Gunther loses his apartment, so he moves into the shell of the Rally’s down the block. He brings a bedroll, a battery lantern and soap. He buys some vegetables. He finds an old drive-thru radio headset and wears it; the battery’s dead. The weather warms.
One evening, as he’s deciding to take off the headset and a layer of sweatshirts, it crackles for a second. “actory patterns,” it says, and goes silent again.
Bemused, Gunther goes outside to see if there’s somebody waiting out at the menu board. There isn’t. But on the ground sits a dingy blue hardback book.
Holly and Roger graduate, along with twenty-two other students who weren’t at the dance. There’s news. People are vomiting money at her so she says yes to some school which, she understands, is on high ground, with trees.
She and Roger don’t speak again. She buries his corsage under the tree with her fifth-grade time capsule and plants yellow flowers on top. She sells things and packs light. She gets on a plane. At her first party she meets a girl with Rowan’s eyes: her name is Rose.
In her pockets, in her dreams, in secret, the desert waits.
Tanning a face is tender work, and Alzado uses the dull knife like a lover’s touch: each pass frees a little more hair from the edges. It’s a good sign that the six rings punched through the mask haven’t begun to tear away yet. The brine is starting to dry him out, so he shakes down fresh water from the dripping willow: rubs his hands clean, splashes his face.
In the cool shadows of the indoor room, Melora lies on a flat cot. There are peyote buttons under her tongue. She’s breathing. A second willow drips water on her lidless eyes.

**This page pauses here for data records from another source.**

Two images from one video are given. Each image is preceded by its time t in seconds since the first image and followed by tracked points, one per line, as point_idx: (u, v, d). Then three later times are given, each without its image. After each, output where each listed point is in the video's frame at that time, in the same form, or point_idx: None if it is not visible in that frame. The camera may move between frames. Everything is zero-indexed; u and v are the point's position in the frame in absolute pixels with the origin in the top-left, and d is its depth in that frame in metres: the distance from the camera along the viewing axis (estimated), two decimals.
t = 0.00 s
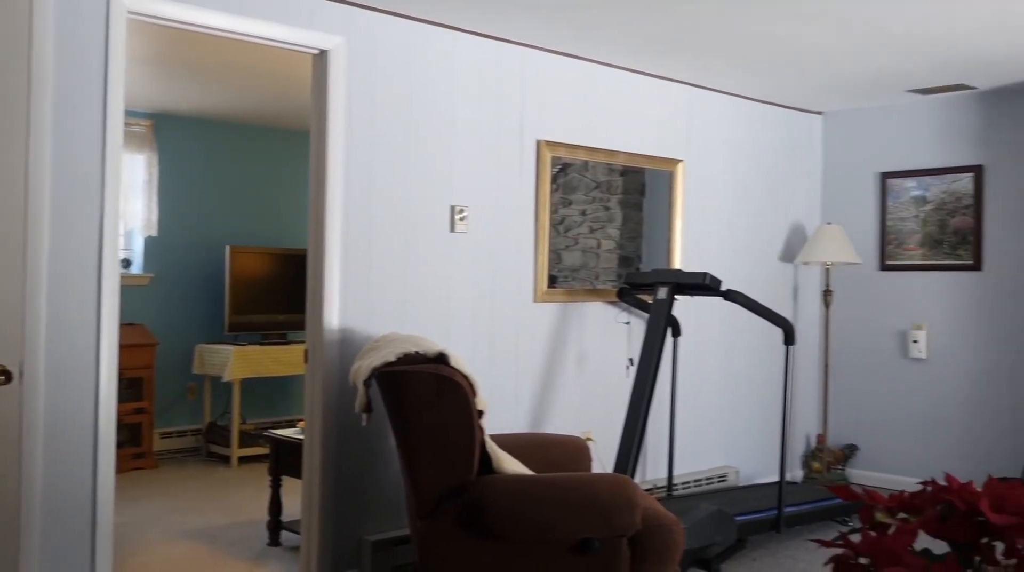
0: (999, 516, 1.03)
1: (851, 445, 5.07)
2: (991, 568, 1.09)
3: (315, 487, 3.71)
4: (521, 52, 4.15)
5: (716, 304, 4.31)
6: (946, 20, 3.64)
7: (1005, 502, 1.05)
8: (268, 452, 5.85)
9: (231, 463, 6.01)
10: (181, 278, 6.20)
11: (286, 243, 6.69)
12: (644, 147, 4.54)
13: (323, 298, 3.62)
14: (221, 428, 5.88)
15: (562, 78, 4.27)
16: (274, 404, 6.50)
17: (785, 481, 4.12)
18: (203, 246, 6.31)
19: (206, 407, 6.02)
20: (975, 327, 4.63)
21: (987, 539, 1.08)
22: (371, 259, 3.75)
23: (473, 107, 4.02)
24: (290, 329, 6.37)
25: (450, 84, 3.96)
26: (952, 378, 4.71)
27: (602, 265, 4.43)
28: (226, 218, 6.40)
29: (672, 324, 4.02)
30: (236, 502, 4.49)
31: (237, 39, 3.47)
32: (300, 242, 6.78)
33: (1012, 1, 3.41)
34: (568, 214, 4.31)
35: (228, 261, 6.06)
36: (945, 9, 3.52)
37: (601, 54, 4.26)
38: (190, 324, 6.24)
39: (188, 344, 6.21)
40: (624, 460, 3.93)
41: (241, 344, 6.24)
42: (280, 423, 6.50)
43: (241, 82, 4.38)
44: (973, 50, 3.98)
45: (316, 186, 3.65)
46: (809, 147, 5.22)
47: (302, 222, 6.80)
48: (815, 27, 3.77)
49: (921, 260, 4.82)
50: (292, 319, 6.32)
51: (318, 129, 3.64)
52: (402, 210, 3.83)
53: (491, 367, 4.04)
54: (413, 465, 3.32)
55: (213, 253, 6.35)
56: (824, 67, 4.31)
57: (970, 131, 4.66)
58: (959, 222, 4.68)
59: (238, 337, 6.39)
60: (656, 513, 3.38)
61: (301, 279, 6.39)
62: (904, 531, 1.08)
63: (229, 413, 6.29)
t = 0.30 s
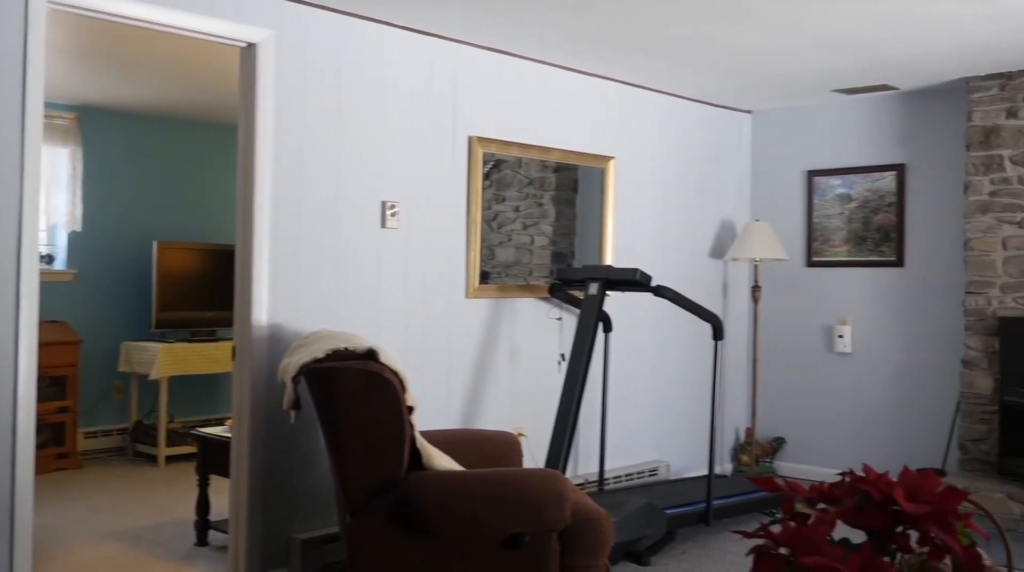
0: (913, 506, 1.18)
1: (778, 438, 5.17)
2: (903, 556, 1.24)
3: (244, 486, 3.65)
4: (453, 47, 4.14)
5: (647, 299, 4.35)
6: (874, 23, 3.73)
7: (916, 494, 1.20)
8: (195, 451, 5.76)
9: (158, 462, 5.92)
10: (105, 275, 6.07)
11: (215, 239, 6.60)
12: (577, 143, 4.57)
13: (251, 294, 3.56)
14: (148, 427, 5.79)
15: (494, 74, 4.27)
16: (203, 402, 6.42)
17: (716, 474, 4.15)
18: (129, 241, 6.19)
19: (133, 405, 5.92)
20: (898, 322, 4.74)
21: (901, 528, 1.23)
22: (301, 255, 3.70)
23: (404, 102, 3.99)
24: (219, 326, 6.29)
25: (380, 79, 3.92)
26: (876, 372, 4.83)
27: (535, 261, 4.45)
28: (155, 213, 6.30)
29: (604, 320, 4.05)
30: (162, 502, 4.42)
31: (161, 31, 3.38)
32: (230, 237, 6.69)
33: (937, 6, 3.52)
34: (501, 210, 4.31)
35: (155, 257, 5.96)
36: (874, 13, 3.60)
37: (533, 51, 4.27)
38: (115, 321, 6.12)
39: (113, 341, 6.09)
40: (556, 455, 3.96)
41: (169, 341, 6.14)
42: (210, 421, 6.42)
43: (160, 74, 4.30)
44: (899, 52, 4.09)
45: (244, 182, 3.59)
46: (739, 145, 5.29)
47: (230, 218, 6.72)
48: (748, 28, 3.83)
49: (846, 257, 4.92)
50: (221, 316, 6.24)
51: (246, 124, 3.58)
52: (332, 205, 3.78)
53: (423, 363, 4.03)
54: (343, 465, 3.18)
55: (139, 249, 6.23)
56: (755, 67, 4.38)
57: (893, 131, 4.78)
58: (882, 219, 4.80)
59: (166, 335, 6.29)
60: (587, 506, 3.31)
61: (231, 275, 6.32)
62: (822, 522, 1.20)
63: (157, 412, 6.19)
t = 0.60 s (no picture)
0: (829, 499, 1.43)
1: (707, 435, 5.25)
2: (818, 544, 1.50)
3: (168, 488, 3.58)
4: (382, 45, 4.11)
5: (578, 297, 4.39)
6: (802, 28, 3.80)
7: (833, 486, 1.45)
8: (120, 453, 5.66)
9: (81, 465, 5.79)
10: (24, 273, 5.91)
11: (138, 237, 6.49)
12: (508, 143, 4.58)
13: (176, 292, 3.48)
14: (70, 429, 5.66)
15: (425, 72, 4.26)
16: (129, 403, 6.30)
17: (644, 471, 4.21)
18: (49, 239, 6.03)
19: (54, 407, 5.78)
20: (823, 320, 4.84)
21: (816, 520, 1.49)
22: (228, 254, 3.63)
23: (333, 99, 3.95)
24: (145, 326, 6.18)
25: (309, 76, 3.87)
26: (802, 369, 4.93)
27: (467, 260, 4.45)
28: (79, 210, 6.17)
29: (534, 318, 4.07)
30: (81, 506, 4.32)
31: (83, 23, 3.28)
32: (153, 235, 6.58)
33: (863, 12, 3.60)
34: (433, 209, 4.31)
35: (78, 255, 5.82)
36: (802, 17, 3.68)
37: (464, 49, 4.27)
38: (35, 321, 5.96)
39: (32, 342, 5.94)
40: (486, 454, 3.97)
41: (92, 341, 6.01)
42: (136, 423, 6.31)
43: (73, 66, 4.19)
44: (825, 57, 4.18)
45: (169, 179, 3.50)
46: (668, 145, 5.36)
47: (154, 215, 6.60)
48: (680, 31, 3.87)
49: (773, 256, 5.02)
50: (147, 316, 6.14)
51: (171, 120, 3.49)
52: (260, 203, 3.72)
53: (352, 364, 4.00)
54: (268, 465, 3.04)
55: (60, 247, 6.08)
56: (685, 68, 4.44)
57: (817, 132, 4.89)
58: (807, 219, 4.89)
59: (89, 335, 6.15)
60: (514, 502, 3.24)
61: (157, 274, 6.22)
62: (741, 516, 1.46)
63: (80, 414, 6.06)
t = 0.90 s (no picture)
0: (745, 496, 1.48)
1: (635, 435, 5.31)
2: (736, 540, 1.56)
3: (85, 495, 3.49)
4: (309, 44, 4.08)
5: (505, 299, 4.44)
6: (730, 35, 3.87)
7: (750, 485, 1.49)
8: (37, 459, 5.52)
9: None
10: None
11: (54, 237, 6.33)
12: (437, 144, 4.58)
13: (94, 293, 3.38)
14: None
15: (351, 73, 4.23)
16: (46, 408, 6.15)
17: (572, 470, 4.24)
18: None
19: None
20: (749, 319, 4.95)
21: (734, 518, 1.54)
22: (149, 255, 3.54)
23: (257, 98, 3.89)
24: (64, 328, 6.04)
25: (232, 74, 3.81)
26: (728, 369, 5.02)
27: (396, 261, 4.44)
28: None
29: (462, 319, 4.08)
30: None
31: None
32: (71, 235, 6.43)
33: (787, 19, 3.67)
34: (363, 210, 4.28)
35: None
36: (729, 23, 3.74)
37: (393, 50, 4.26)
38: None
39: None
40: (414, 456, 3.95)
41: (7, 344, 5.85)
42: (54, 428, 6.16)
43: None
44: (750, 63, 4.26)
45: (87, 178, 3.41)
46: (597, 148, 5.43)
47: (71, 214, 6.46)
48: (610, 34, 3.91)
49: (699, 257, 5.11)
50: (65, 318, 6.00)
51: (88, 118, 3.40)
52: (182, 202, 3.64)
53: (278, 366, 3.96)
54: (189, 467, 2.93)
55: None
56: (614, 72, 4.48)
57: (742, 136, 4.99)
58: (732, 221, 5.00)
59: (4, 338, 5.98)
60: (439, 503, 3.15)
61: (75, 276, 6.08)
62: (660, 515, 1.51)
63: None
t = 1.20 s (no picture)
0: (662, 497, 1.50)
1: (563, 437, 5.40)
2: (654, 542, 1.57)
3: None
4: (232, 42, 4.02)
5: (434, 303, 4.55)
6: (655, 42, 3.95)
7: (668, 485, 1.52)
8: None
9: None
10: None
11: None
12: (363, 145, 4.57)
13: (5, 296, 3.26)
14: None
15: (276, 74, 4.19)
16: None
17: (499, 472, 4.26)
18: None
19: None
20: (675, 322, 5.08)
21: (652, 518, 1.56)
22: (65, 257, 3.43)
23: (179, 98, 3.82)
24: None
25: (154, 73, 3.73)
26: (653, 371, 5.14)
27: (324, 263, 4.40)
28: None
29: (389, 321, 4.07)
30: None
31: None
32: None
33: (709, 26, 3.73)
34: (290, 211, 4.24)
35: None
36: (652, 29, 3.78)
37: (318, 50, 4.23)
38: None
39: None
40: (339, 461, 3.92)
41: None
42: None
43: None
44: (674, 69, 4.35)
45: None
46: (525, 151, 5.52)
47: None
48: (535, 38, 3.93)
49: (627, 260, 5.23)
50: None
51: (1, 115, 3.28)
52: (99, 202, 3.54)
53: (201, 370, 3.89)
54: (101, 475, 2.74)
55: None
56: (541, 75, 4.51)
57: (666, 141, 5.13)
58: (658, 225, 5.13)
59: None
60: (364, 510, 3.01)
61: None
62: (581, 516, 1.51)
63: None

Miss Chamuel leaves her hat in the empty coat check, walks down the mezzanine, and drives her sword into the wall below the stage.

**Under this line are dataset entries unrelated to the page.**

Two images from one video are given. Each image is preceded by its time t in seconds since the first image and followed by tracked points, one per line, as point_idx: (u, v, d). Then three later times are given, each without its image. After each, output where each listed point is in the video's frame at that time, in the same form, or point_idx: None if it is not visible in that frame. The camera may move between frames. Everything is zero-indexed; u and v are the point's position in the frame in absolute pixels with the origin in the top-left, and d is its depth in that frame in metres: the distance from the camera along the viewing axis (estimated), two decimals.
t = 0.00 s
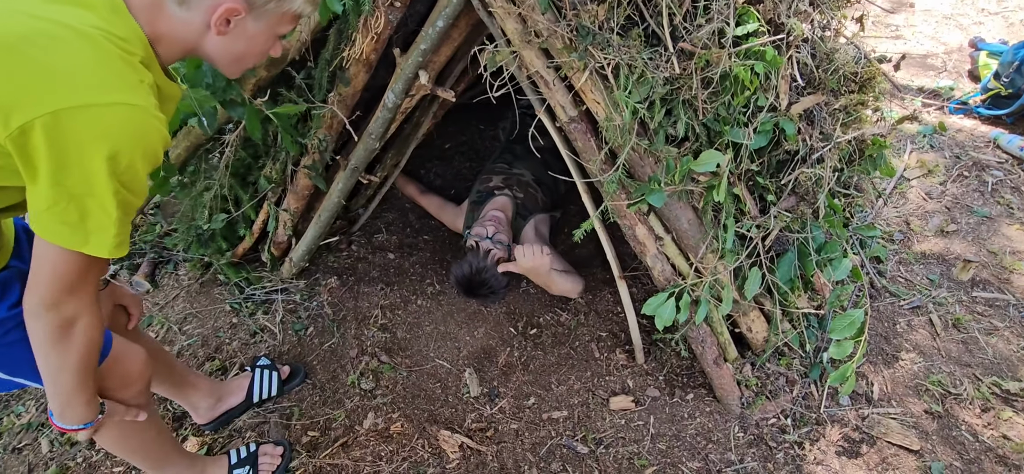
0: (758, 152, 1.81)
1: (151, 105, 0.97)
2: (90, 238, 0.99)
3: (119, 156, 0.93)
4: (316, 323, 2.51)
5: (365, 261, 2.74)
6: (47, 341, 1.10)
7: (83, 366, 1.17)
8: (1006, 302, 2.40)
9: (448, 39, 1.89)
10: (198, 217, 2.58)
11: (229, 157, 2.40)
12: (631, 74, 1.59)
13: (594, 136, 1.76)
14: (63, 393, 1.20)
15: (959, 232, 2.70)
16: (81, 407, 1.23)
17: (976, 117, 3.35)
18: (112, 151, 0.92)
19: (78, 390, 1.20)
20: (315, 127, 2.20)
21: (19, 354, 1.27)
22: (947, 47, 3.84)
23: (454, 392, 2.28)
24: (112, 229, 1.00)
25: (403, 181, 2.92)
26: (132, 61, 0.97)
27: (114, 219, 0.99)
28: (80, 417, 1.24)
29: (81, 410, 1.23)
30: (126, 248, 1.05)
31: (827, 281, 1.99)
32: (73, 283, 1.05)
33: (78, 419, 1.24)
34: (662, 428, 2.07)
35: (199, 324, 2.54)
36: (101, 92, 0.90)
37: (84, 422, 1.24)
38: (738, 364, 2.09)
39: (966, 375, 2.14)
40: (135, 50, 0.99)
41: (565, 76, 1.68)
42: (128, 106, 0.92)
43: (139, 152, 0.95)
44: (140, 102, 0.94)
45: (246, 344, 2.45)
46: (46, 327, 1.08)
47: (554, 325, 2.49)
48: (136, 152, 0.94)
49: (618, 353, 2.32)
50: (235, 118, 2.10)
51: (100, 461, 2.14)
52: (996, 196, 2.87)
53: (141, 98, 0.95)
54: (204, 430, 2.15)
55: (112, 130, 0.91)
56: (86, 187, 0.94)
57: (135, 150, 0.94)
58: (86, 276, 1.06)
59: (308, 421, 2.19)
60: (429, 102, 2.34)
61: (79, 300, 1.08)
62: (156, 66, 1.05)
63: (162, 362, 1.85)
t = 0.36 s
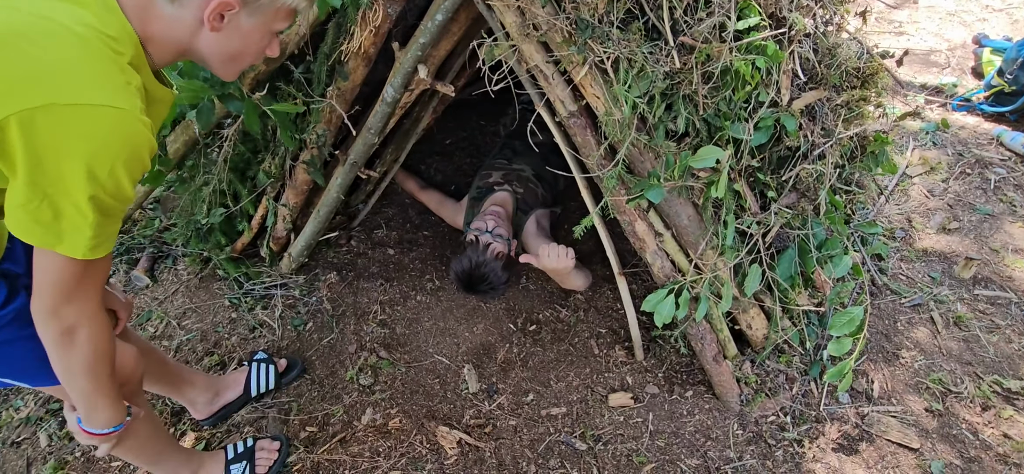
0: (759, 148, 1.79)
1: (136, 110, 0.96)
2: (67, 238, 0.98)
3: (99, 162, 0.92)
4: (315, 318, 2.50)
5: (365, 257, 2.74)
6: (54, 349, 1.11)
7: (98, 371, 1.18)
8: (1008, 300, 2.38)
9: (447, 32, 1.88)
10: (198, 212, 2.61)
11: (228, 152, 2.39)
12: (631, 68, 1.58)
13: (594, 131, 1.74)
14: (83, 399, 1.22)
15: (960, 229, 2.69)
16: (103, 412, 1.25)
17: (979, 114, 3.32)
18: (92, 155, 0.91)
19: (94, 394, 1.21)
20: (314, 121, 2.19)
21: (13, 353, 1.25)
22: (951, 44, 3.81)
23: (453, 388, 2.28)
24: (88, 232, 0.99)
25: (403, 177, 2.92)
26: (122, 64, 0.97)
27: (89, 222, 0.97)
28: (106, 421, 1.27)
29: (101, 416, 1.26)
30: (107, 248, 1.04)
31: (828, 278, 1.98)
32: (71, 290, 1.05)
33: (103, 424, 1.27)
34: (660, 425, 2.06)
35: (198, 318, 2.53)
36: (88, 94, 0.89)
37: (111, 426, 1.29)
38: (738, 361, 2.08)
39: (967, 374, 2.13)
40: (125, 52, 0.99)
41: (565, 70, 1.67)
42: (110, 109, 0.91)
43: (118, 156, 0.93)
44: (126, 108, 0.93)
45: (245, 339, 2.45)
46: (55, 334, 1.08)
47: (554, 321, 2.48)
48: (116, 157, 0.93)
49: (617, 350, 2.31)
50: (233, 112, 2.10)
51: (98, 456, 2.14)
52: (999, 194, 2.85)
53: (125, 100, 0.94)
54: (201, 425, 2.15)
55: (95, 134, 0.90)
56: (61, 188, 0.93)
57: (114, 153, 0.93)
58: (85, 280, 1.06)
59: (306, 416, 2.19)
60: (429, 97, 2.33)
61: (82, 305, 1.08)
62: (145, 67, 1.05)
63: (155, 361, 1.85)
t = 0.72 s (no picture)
0: (758, 146, 1.79)
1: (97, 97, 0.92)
2: (35, 250, 0.93)
3: (56, 153, 0.87)
4: (313, 315, 2.49)
5: (363, 254, 2.73)
6: (70, 359, 1.07)
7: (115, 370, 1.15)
8: (1005, 301, 2.38)
9: (446, 28, 1.87)
10: (195, 207, 2.60)
11: (225, 147, 2.38)
12: (631, 65, 1.58)
13: (593, 129, 1.74)
14: (103, 403, 1.18)
15: (959, 229, 2.69)
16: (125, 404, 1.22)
17: (978, 114, 3.32)
18: (48, 146, 0.87)
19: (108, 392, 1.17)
20: (312, 117, 2.18)
21: (13, 378, 1.23)
22: (950, 44, 3.81)
23: (450, 386, 2.27)
24: (60, 235, 0.94)
25: (402, 173, 2.91)
26: (80, 43, 0.93)
27: (56, 223, 0.92)
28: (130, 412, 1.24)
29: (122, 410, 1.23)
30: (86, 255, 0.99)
31: (826, 277, 1.98)
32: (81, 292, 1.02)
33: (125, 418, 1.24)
34: (658, 423, 2.06)
35: (195, 315, 2.53)
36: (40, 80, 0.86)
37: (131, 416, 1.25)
38: (736, 360, 2.08)
39: (965, 374, 2.13)
40: (86, 36, 0.96)
41: (564, 67, 1.66)
42: (56, 91, 0.87)
43: (76, 145, 0.89)
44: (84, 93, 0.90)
45: (242, 336, 2.44)
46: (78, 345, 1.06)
47: (551, 319, 2.47)
48: (70, 148, 0.88)
49: (615, 348, 2.30)
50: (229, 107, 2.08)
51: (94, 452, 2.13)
52: (997, 194, 2.85)
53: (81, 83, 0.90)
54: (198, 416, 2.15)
55: (51, 122, 0.86)
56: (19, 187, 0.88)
57: (69, 143, 0.88)
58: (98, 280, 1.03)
59: (303, 413, 2.18)
60: (428, 94, 2.32)
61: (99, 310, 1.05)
62: (109, 41, 1.03)
63: (173, 350, 1.83)
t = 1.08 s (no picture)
0: (753, 147, 1.80)
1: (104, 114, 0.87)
2: (9, 274, 0.86)
3: (50, 172, 0.81)
4: (308, 314, 2.49)
5: (359, 253, 2.73)
6: None
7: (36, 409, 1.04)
8: (998, 302, 2.40)
9: (442, 28, 1.87)
10: (190, 206, 2.60)
11: (221, 146, 2.38)
12: (626, 65, 1.58)
13: (588, 129, 1.75)
14: (10, 441, 1.06)
15: (952, 231, 2.70)
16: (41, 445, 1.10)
17: (972, 117, 3.34)
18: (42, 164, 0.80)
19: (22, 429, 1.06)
20: (308, 116, 2.18)
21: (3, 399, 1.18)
22: (945, 46, 3.83)
23: (445, 385, 2.27)
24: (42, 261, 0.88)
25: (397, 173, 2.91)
26: (89, 60, 0.87)
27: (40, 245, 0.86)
28: (40, 459, 1.12)
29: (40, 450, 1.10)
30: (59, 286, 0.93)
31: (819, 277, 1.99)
32: None
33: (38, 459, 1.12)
34: (652, 423, 2.07)
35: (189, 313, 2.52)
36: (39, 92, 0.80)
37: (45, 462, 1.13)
38: (730, 360, 2.09)
39: (957, 374, 2.14)
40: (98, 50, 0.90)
41: (559, 67, 1.67)
42: (60, 105, 0.81)
43: (75, 164, 0.83)
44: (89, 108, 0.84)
45: (237, 335, 2.44)
46: None
47: (547, 319, 2.48)
48: (64, 157, 0.81)
49: (610, 348, 2.31)
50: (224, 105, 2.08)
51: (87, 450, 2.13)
52: (990, 196, 2.87)
53: (88, 99, 0.85)
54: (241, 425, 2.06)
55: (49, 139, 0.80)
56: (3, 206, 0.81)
57: (68, 160, 0.82)
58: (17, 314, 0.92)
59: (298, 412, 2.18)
60: (424, 93, 2.32)
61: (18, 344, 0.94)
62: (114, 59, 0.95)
63: (208, 360, 1.75)
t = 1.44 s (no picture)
0: (748, 148, 1.80)
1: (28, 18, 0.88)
2: None
3: None
4: (305, 313, 2.50)
5: (356, 252, 2.73)
6: None
7: None
8: (992, 303, 2.41)
9: (438, 28, 1.88)
10: (187, 205, 2.59)
11: (218, 145, 2.38)
12: (620, 67, 1.59)
13: (584, 129, 1.75)
14: None
15: (946, 232, 2.71)
16: None
17: (967, 118, 3.35)
18: None
19: None
20: (304, 116, 2.18)
21: (60, 376, 1.18)
22: (941, 48, 3.85)
23: (442, 384, 2.28)
24: None
25: (394, 173, 2.92)
26: None
27: None
28: None
29: None
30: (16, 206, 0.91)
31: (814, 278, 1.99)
32: None
33: None
34: (648, 422, 2.07)
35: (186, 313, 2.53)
36: None
37: None
38: (725, 359, 2.10)
39: (951, 374, 2.15)
40: None
41: (555, 67, 1.67)
42: None
43: None
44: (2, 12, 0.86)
45: (233, 334, 2.45)
46: None
47: (543, 319, 2.48)
48: None
49: (606, 348, 2.31)
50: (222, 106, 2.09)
51: (84, 449, 2.13)
52: (985, 197, 2.88)
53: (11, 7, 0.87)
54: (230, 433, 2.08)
55: None
56: None
57: None
58: None
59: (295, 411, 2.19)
60: (421, 93, 2.33)
61: None
62: None
63: (217, 356, 1.82)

The proscenium wakes, roars, smashes at her with coils of velvet curtain; but Miss Chamuel is quick and sharp. She dodges and lops. Curtains shred. The proscenium howls in pain.
“Recognize my key,” says Miss Chamuel, brandishing, “and I’ll stop.”
“Fiddlesticks,” it grumbles, and yawns wide.
“Thank you,” says Miss Chamuel, who is used to setting an example of politeness. She wipes the blade on the proscenium’s hardwood tongue. She walks into its mouth, and the dark.
Jesper shakes his head. “It’s a cross-section of a sphere,” she says. “A circle. No ends.”
“Right now, yes,” says Tamarind, then raises the walkie-talkie. “Beedeep. We’re under it, are you getting the coordinates? Beedeep.”
“You don’t actually have to say ‘beedeep,'” says Jesper.
Tamarind pretends not to hear him, or maybe really doesn’t, as the helicopter swings into view. The giant mirror strapped to its belly flashes.
“Sometimes the little bastards give us luck,” Tamarind shouts. “Sometimes we take it.”
The chopper crosses the rainbow and reflects it down, into the ground at their feet: light, roaring, gold.
“I can find out,” says Sambethe. “Two hundred and a vial of synaesthetic.”
Kosta unwraps the bills from the vial, drops them and holds the glass up to catch the light.
“Excellent,” breathes Sambethe, removing her shawl. Her head is bald, a map of tattoos and scabbing, but what’s worst is the corks: seven of them, filling the holes in her skull. She removes the one over her ear, scraping off granulation.
“Trepanning,” says Kosta, ill.
“That’s for letting demons out,” Sambethe says. “This…” She uncaps the vial and screws it carefully in the cork’s place. “Is for letting them in.”
Wednesday, March 22, 2006
“I owe you my life,” says Nez, shivering.
“I’ve already got it.” Luck rubs the pain out of his arms. “Thanks anyway.”
Nez thinks he understands. “I’m your man then,” he says. “Your bondsman, your loyal servant–”
“I don’t think you take my point,” says Luck coldly. “Every murder costs a life. A certain man killed; he’ll die to pay for it. My killing him, in turn, will cost the life I just saved. Now go away.”
Luck walks. Nez stands and stares. Blot breaks away and scurries back to him.
“Plus,” she says, “you owe me five knots for helping.”
Enriquillo and Ayiti found each other waterfall-bathing accidentally, six years ago. He was barely a man and she only just a woman. They shrieked and accused and ran away, then carefully came back at exactly the same time–one week later, and every week since.
But they are not lovers, Ayiti reasons, and therefore what she feels is not jealousy. Once she had Enriquillo’s attention on her, like a warm scent, even alone; now it’s cooling. The new girl is a deprivation.
So she curses four times, licks a black stone, and writes Elua’s name on the wall of thieves.